There is a little bit of everything inside of Mother Earth’s Medicine Cabinet. Anemia is a condition that occurs when your blood doesn’t have enough healthy red blood cells, also known as hemoglobin. The hemoglobin in our red blood cells is extremely important for maintaining good health. If you have abnormal blood cells or not enough of them your body will not get enough oxygen.
What Is Anemia?
Before we move on to curing or controlling the condition let’s take a look at the causes of it. There are several different types of anemia, which are all caused by something different, but the most well-known is anemia caused by an iron-deficiency. Some forms of anemia are hereditary while other forms don’t exist until pregnancy or after a lot of blood loss. Iron-deficiency anemia is caused by a lack of iron and can be handled pretty easily, but there are some forms of anemia that are a little more difficult to control.
The causes of anemia vary and there are over 400 different types. The different types or forms are broken down into three different groups or categories. Women are more apt to have anemia due to blood loss during menstruation, as well as the iron shared with a baby during pregnancy. Anemia can also occur when there is a lack of vitamin B-12, vitamin C, and folic acid.
1. Anemia due to the loss of blood.
2. Anemia caused by the destruction of the red blood cells.
3. Anemia due to the decreased number of or abnormal blood cell production.
Now that we know a little bit about what anemia is and what causes it, let’s look at some of the natural ways of curing or controlling iron-deficiency anemia.
FOODS TO EAT
· Green Leafy Vegetables – These vegetables generally have a high amount of iron, as well as folic acid. It is best to eat them steamed because some raw greens such as spinach actually slow down iron absorption, which is counterproductive to controlling anemia.
· Blackstrap Molasses – Not everyone enjoys the flavor but adding a spoonful of it to your morning routine can help a lot. Blackstrap molasses is very high in iron and is bound to give you the boost you need.
· Fruits & Veggies High in Vitamin C – Vitamin C plays a crucial part in your body properly absorbing the iron you take in. Even though it does not directly affect anemia, it indirectly helps your body by increasing the amount of consumed iron that gets absorbed.
· Brewers Yeast – High in Vitamin C, folic acid, and vitamin B-12, this is a win-win addition to your diet.
FOODS TO AVOID OR LIMIT
· Chocolate – Don’t kill the messenger! If you are dealing with an iron-deficiency, chocolate is something you should avoid or cut back on. I was sad when I learned chocolate takes iron away from your body.
· Coffee – Too much coffee can actually block your iron intake so limit it to one or two cups a day.
· Dairy – More than anything, you want to avoid conventional or processed dairy products. Too much calcium in the body causes it to bind to the iron, basically depleting it.
· Soda – Too much sugar and not enough nutrition leads the sugar to block iron absorption and with the lack of nutrients, there isn’t much to offer other than taste.
VITAMINS & SUPPLEMENTS
· Iron – You can check with your healthcare provider to see which one is best for you. I used to take 25-35 mg daily, but it became too much for me. Caution: Iron supplements can lead to constipation, and if you take the supplement be sure to add some vitamin C for better absorption.

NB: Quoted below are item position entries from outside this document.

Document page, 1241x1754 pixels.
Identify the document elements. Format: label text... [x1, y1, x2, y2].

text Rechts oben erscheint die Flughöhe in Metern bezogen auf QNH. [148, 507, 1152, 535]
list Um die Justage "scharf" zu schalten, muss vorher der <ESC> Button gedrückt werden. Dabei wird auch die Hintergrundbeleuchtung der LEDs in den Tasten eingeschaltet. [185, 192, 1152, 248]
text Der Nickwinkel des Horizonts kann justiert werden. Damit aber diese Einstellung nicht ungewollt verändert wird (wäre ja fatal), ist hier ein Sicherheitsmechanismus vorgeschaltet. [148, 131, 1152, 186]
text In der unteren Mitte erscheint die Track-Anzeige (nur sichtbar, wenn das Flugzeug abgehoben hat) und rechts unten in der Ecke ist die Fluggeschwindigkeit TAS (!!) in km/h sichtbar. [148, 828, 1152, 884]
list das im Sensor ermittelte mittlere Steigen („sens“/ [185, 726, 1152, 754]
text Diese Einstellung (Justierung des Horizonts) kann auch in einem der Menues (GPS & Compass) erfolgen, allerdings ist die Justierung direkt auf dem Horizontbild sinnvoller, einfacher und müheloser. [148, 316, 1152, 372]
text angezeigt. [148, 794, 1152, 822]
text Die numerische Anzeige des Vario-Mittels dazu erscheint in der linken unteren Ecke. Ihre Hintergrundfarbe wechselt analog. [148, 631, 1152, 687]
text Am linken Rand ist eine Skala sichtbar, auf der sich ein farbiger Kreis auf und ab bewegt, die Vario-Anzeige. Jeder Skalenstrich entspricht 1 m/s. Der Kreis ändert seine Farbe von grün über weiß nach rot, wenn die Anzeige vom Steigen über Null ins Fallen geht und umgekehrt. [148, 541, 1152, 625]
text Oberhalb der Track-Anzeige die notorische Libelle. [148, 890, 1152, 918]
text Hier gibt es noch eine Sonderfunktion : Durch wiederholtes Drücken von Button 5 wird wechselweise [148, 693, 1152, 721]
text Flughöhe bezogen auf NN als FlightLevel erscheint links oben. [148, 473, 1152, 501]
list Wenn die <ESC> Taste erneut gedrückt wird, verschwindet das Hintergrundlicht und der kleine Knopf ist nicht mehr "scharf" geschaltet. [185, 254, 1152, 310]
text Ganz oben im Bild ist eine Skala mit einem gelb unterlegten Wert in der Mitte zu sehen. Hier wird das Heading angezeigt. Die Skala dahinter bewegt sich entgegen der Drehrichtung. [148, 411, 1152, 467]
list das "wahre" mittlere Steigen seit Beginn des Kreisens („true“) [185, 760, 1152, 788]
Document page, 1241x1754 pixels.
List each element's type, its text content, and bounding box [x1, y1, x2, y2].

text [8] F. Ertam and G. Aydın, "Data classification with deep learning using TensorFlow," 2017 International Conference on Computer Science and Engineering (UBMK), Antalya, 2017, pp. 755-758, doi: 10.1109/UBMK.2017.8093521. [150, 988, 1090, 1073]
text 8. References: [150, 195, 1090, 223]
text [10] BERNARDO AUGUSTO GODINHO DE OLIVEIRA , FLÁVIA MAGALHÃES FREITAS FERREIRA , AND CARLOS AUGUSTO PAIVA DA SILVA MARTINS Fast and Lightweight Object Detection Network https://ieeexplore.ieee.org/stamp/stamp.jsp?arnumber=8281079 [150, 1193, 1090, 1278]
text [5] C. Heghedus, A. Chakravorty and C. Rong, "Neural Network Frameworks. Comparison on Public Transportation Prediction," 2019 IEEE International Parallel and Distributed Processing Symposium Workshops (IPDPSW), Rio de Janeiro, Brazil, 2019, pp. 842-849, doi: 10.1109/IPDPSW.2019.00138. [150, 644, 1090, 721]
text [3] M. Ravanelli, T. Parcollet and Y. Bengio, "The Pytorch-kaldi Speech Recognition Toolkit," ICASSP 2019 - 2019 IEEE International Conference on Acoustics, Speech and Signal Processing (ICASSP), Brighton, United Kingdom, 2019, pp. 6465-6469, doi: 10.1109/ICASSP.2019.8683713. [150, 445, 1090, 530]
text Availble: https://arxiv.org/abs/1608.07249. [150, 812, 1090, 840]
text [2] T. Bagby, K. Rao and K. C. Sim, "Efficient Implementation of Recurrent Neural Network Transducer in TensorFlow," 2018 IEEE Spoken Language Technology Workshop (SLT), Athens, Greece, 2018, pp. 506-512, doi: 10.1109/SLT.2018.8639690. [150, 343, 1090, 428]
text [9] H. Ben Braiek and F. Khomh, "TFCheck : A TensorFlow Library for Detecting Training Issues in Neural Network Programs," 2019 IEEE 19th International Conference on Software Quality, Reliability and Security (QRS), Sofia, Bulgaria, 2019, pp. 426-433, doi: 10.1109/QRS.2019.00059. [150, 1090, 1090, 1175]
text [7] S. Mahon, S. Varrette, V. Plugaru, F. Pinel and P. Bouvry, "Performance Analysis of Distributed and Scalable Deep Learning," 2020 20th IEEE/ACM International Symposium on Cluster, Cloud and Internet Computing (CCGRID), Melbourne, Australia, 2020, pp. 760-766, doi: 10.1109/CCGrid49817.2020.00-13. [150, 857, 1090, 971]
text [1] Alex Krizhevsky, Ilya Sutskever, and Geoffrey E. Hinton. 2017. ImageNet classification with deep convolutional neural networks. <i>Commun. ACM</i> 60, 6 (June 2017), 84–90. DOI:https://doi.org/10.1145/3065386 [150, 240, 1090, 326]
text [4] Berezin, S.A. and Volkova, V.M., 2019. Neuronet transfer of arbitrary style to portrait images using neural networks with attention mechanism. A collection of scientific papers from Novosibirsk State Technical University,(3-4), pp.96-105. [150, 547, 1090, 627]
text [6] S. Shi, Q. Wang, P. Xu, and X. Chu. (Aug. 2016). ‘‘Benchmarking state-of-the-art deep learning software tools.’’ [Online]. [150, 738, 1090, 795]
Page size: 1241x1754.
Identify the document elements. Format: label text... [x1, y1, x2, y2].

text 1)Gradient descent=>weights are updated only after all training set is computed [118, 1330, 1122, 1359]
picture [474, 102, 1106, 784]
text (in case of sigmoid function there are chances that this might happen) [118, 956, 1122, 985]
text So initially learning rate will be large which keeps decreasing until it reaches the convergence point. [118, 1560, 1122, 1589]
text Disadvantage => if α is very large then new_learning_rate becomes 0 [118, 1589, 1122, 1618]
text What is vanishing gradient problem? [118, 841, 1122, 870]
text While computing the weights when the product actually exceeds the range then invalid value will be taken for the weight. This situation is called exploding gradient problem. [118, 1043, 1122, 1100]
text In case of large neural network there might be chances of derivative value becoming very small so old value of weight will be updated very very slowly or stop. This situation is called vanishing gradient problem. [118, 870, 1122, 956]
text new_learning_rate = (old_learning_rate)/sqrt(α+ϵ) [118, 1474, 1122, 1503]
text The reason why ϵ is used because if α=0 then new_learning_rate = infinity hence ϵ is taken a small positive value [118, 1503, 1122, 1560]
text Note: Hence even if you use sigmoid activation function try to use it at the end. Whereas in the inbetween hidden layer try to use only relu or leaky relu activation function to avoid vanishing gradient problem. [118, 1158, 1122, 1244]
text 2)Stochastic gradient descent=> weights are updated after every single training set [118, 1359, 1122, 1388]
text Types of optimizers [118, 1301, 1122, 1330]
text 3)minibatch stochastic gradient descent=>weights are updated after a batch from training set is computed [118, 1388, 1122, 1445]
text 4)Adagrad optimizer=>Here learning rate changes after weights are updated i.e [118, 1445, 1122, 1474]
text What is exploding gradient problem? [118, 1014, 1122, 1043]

· Vitamin C – Whether you get it straight from the fruit or take a vitamin it is very important to have at least 500 mg of vitamin C daily in order for the iron to properly absorb.
· Folic Acid – A folate deficiency can lead to anemia for several reasons. It is common for a woman who is pregnant or has just given birth to require folic acid supplements.
Remember: anemia can be caused by many things and comes in various forms. This article covers the basics of iron-deficiency anemia and minor anemic issues. As always, stay healthy, my friends!